**QUESTIONS ON THE MATERIAL:**
A – Answer these questions using the photo blog excerpt below. Put each answer on its own line, marked like its question.
(i) What did the building housing the 21c Museum Hotel used to be?
(ii) In which city was the view from a hotel room photographed on 4.15.2019?
(iii) What color is the blanket in the mostly monochromatic room?
B – Summarize the photo blog excerpt below in two sentences.
C – Shorten the paragraph in the photo blog excerpt below that begins "So, the other weekend in Oklahoma City" to a single sentence, keeping its main facts.

I don’t know if familiarity breeds contempt as much as it breeds photo-blindness.

I would never (never, I say!) even think about photographing the bed at my house. But a hotel room’s bed? I photograph a lot of hotel room beds. They just seem to be a lot more interesting, but that also makes me realize that I am overlooking photographic subjects in my own house.

Fort Worth, Texas
photographed 12.23.2022

eight twenty-seven

Yesterday’s post spoke about how I took a lot of photos at the hotel where I stayed in Oklahoma City. And here’s another one.

I just couldn’t stop myself.

21c Museum Hotel
Oklahoma City, Oklahoma
photographed 8.3.2022

accent color

So, the other weekend in Oklahoma City, I spent a few nights at the delightfully eccentric and quirky 21c Museum Hotel. The hotel is in a former Ford assembly plant, and it’s still got a lot of industrial details and the best natural light I’ve ever seen in a hotel.

And that’s why almost every photo I made that weekend was taken in the hotel.

I mean, you see why, right? A red blanket in an otherwise mostly monochromatic room + window light? There’s no way to pass that up.

21c Museum Hotel
Oklahoma City, Oklahoma
photographed 8.4.2022

parking, lots

Views from hotel rooms are something I will always photograph. (For example: San Diego; Stroud, Oklahoma; San Antonio; Oklahoma City; and Memphis.)

And here’s what I could see from a hotel room in San Francisco.

San Francisco, California
photographed 4.15.2019

the story remains untold

Yes. I know this is a departure from my usual work.

But what better time than right now, this very minute, to try something new, something that asks some narrative questions, yet fails to provide any answers?

**STORED DATA:**

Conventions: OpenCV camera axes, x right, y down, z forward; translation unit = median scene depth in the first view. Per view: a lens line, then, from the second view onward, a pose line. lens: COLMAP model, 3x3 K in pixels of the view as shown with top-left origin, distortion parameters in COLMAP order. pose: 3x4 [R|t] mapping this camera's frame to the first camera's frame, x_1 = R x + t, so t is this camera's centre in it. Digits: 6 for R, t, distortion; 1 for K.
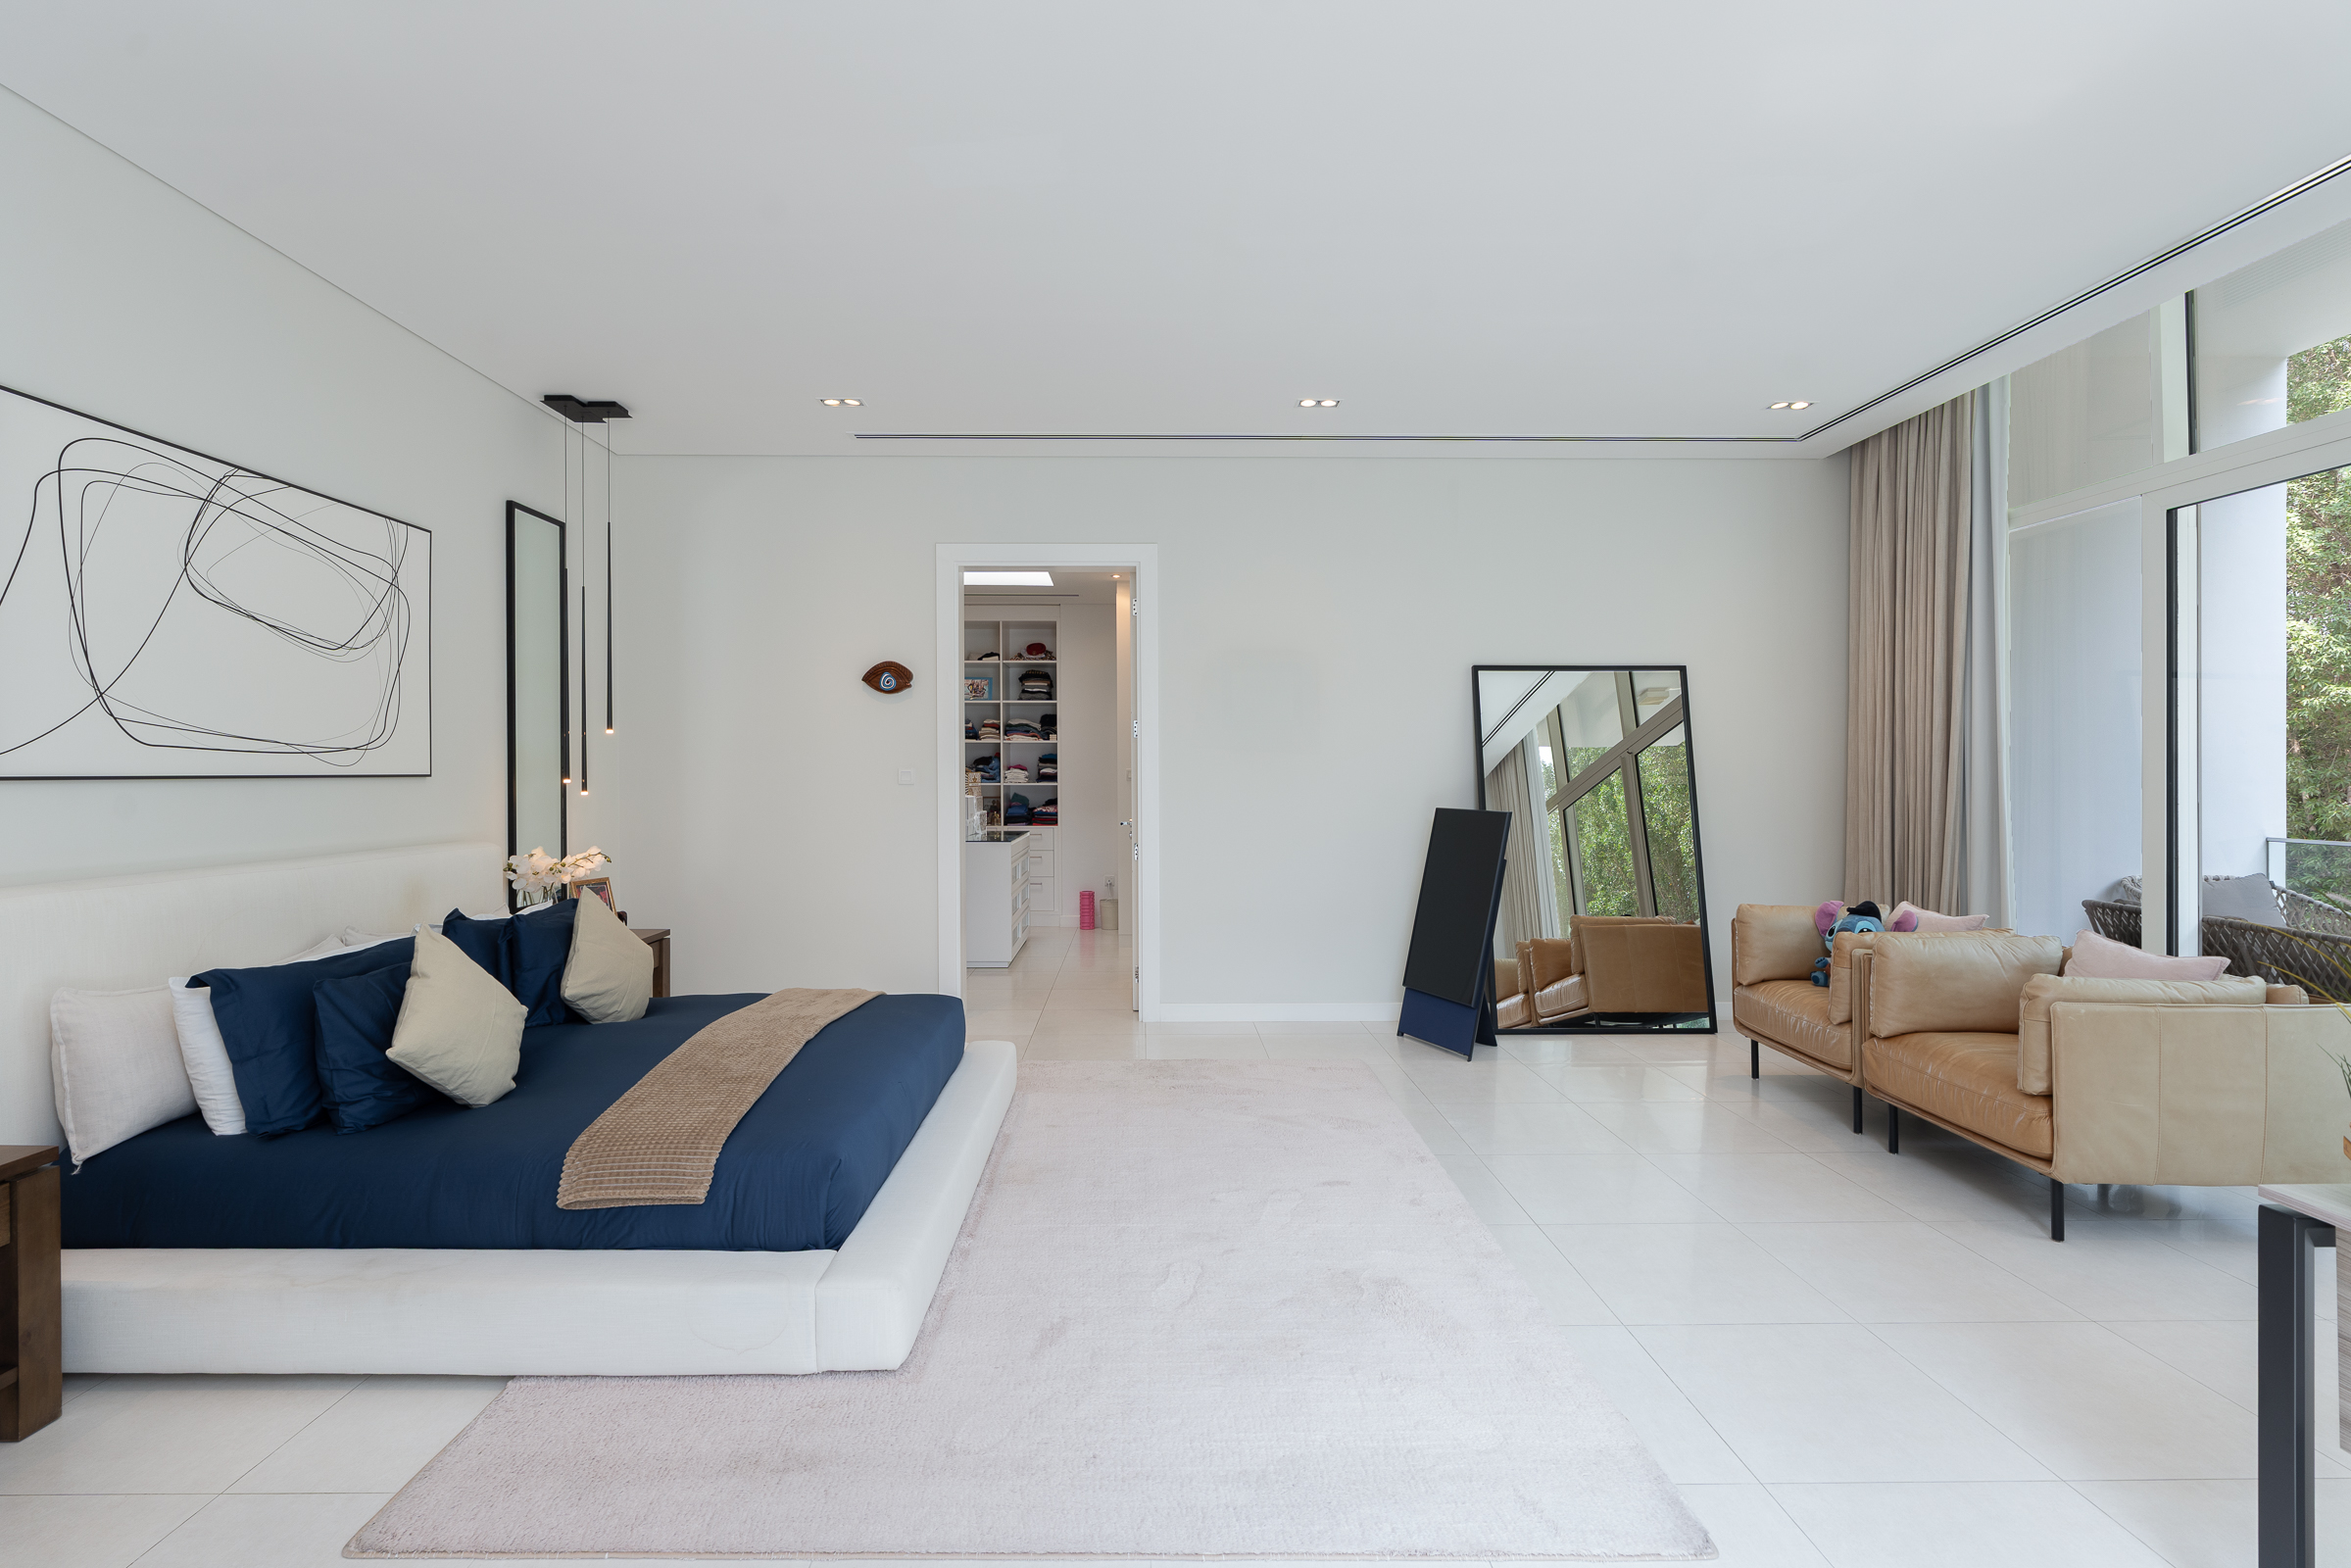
lens RADIAL K [[1073.8, 0, 1162.6], [0, 1073.8, 774.5], [0, 0, 1]] dist [0.000183, 0.001030]
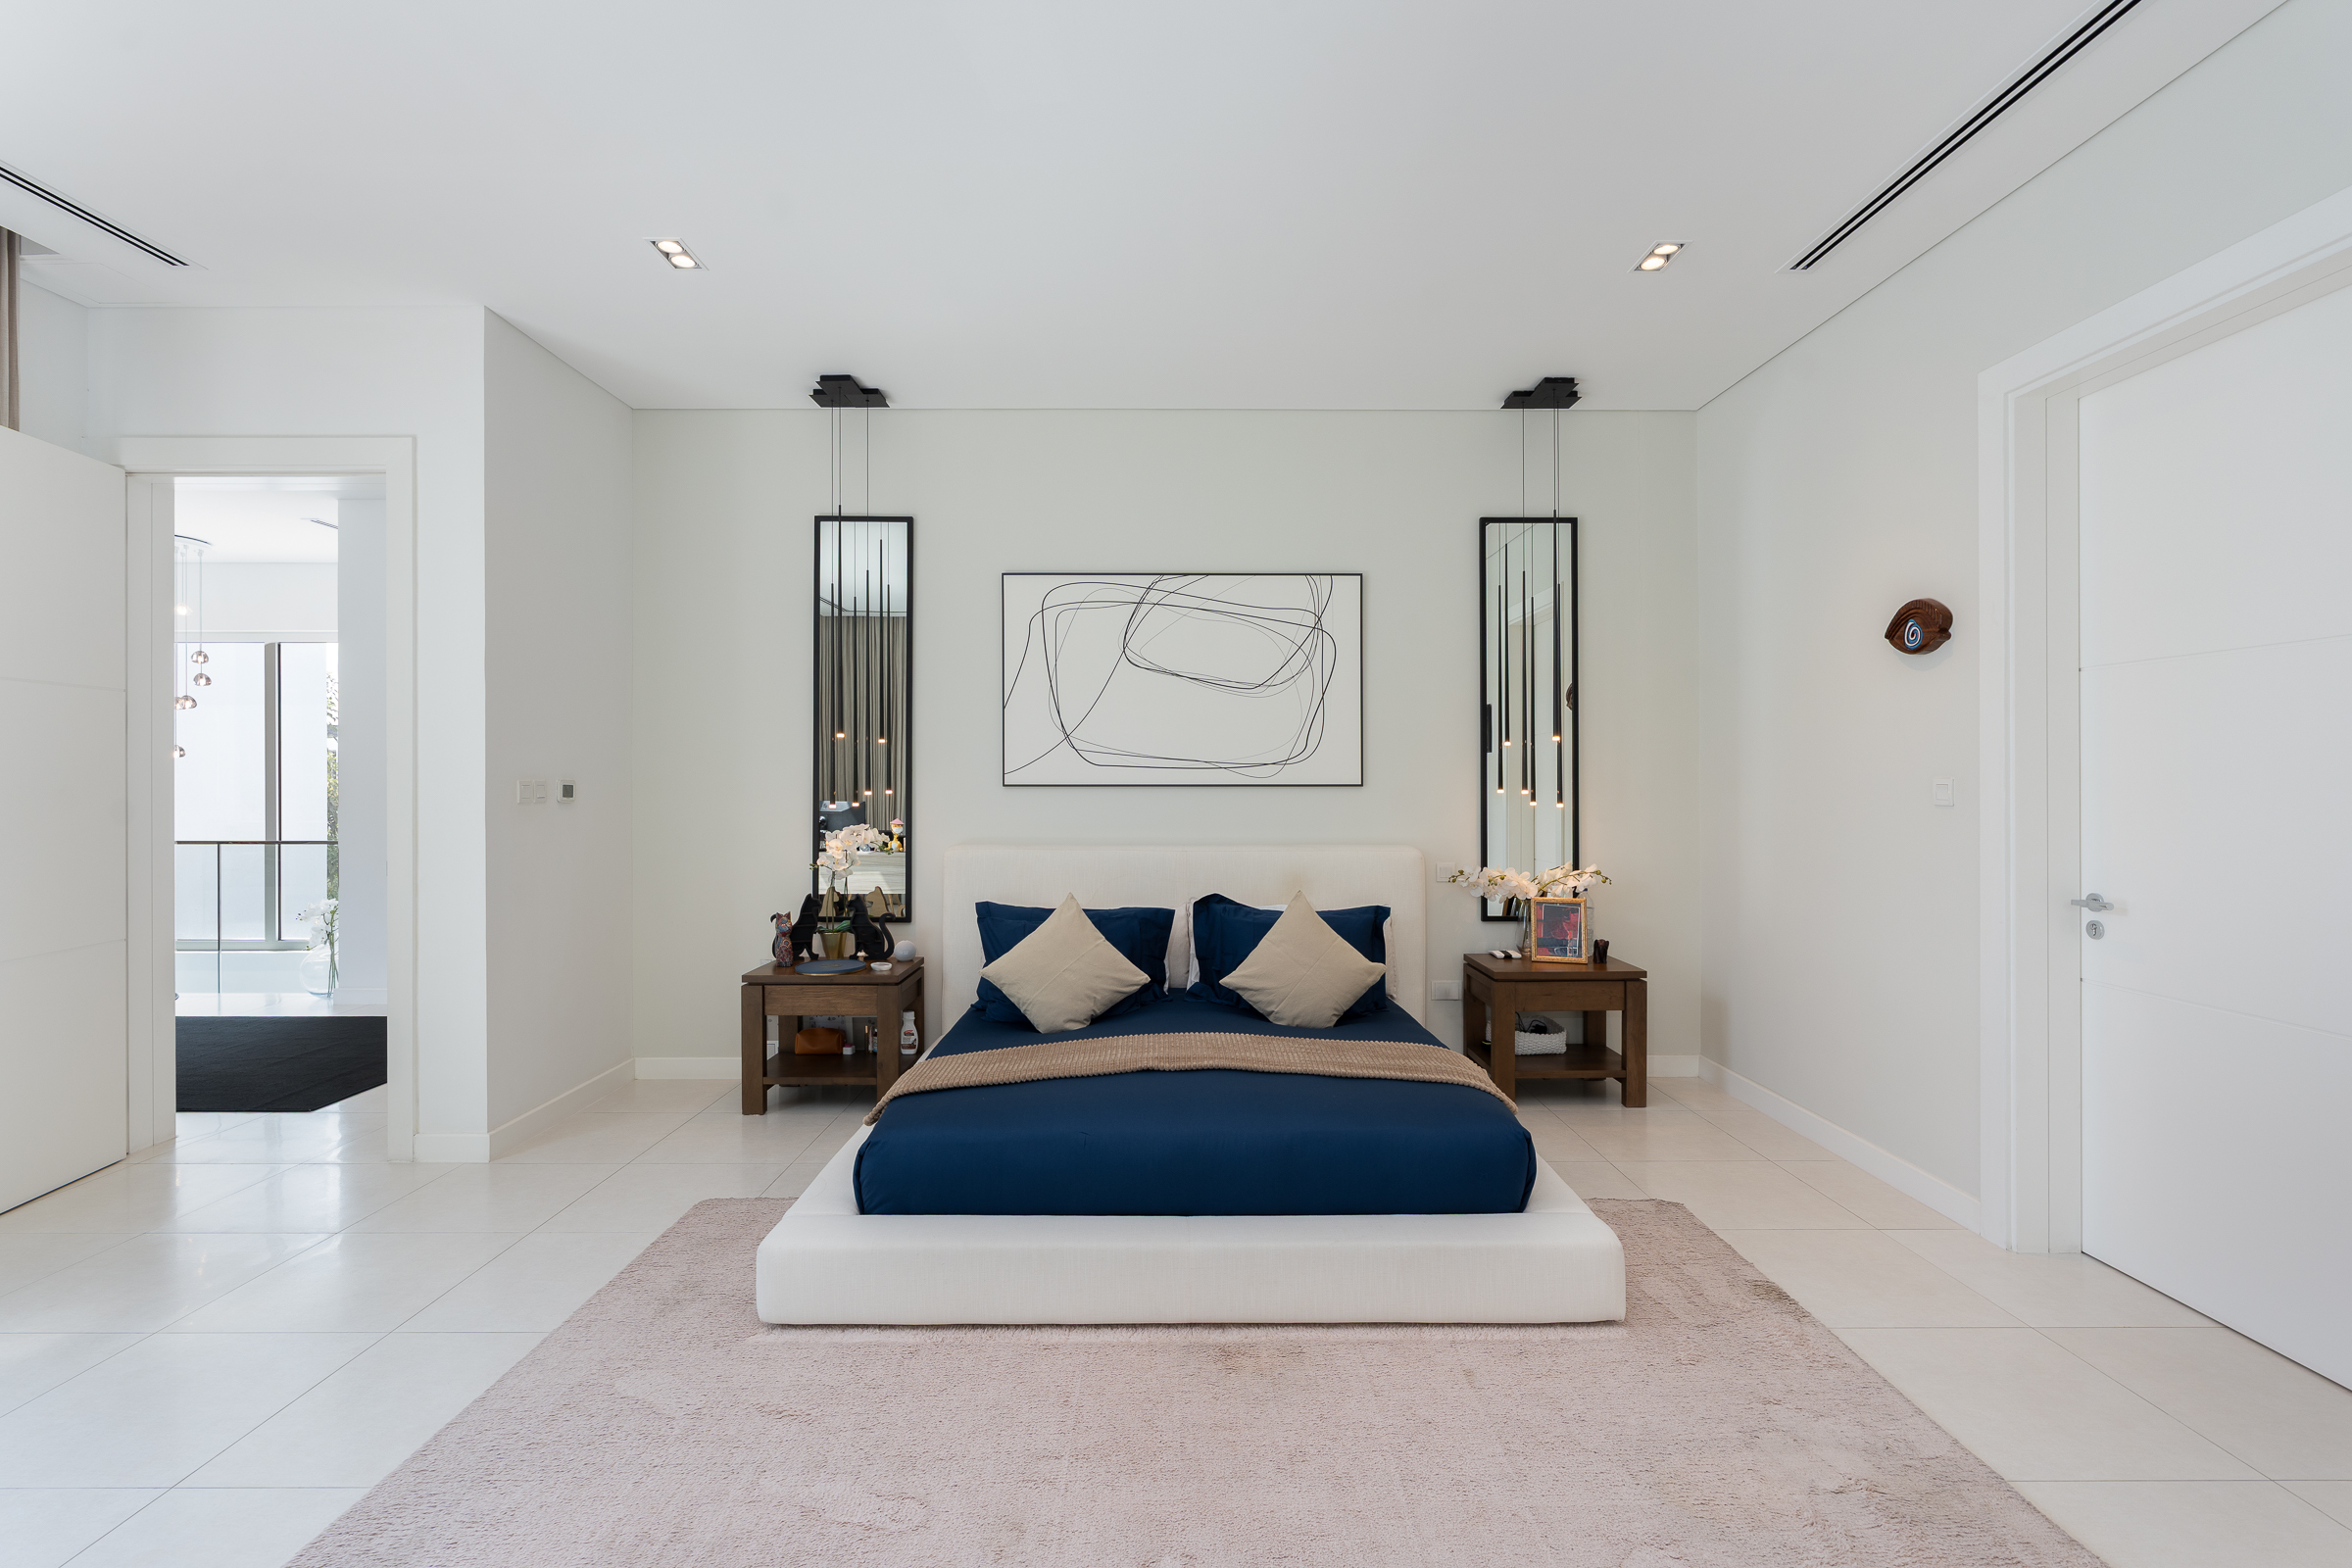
lens RADIAL K [[1074.3, 0, 1168.8], [0, 1074.3, 788.9], [0, 0, 1]] dist [0.000183, 0.001030]
pose [[-0.009278, 0.010552, -0.999901, 0.522581], [-0.002466, 0.999941, 0.010576, -0.007313], [0.999954, 0.002564, -0.009251, 0.877387]]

**RESPONSE LIST:**
A –
(i) A Ford assembly plant.
(ii) San Francisco, California.
(iii) Red.

B – The writer would never photograph the bed at home but photographs many hotel room beds and views, and took almost every photo of one weekend at the 21c Museum Hotel in Oklahoma City, a former Ford assembly plant with exceptional natural light. The last post is called a departure from the writer's usual work, one that asks narrative questions but gives no answers.

C – During a weekend in Oklahoma City, the writer spent a few nights at the quirky 21c Museum Hotel, a former Ford assembly plant that retains many industrial details and has the best natural light the writer has seen in a hotel.